Please count the lines in the data below that contain the string "Zona". Reply with that number alone.

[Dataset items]
━━━━━━━━━━━━━━━━━━━━━━━━━━━━━━

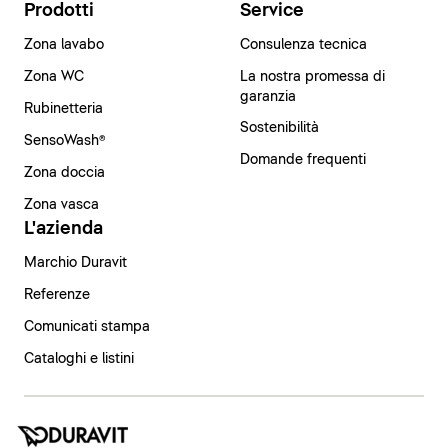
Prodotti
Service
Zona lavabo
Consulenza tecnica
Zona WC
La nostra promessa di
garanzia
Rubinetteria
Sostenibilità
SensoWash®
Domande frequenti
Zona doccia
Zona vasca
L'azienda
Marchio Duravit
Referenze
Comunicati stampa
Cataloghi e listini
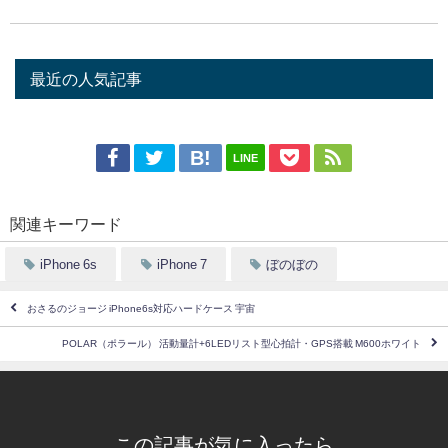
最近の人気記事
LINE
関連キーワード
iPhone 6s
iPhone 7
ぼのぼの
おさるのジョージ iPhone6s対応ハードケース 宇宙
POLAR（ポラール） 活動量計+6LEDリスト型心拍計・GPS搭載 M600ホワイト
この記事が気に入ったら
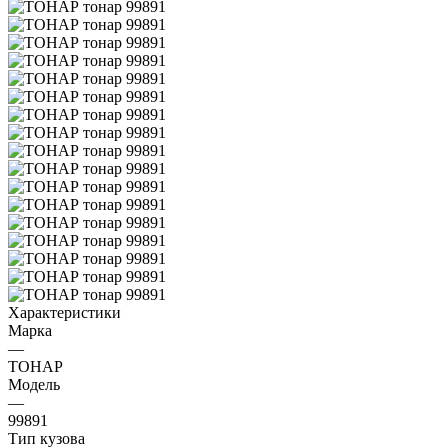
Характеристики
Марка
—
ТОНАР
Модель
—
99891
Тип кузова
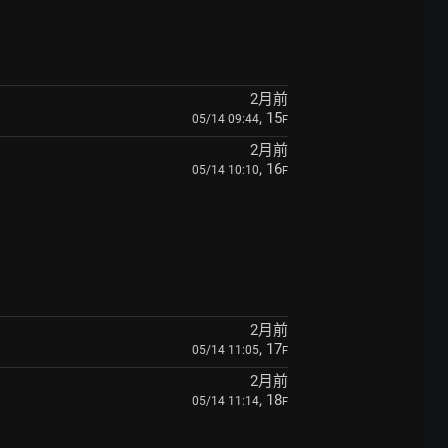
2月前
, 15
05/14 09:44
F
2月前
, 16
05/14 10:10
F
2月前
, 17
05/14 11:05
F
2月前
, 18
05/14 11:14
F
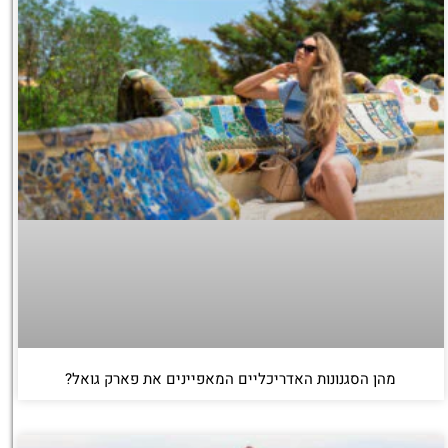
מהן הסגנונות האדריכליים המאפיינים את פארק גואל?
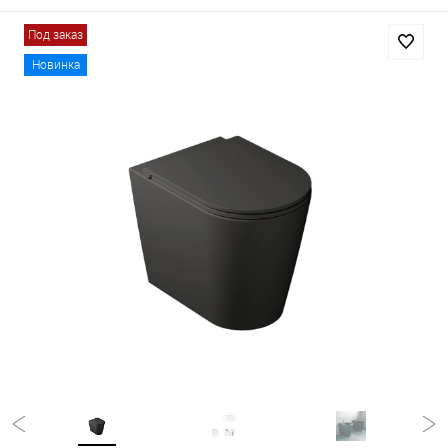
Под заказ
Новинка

━━━━━━━━━━━━━━━━━━━━━━━━━━━━━━

## Task response
4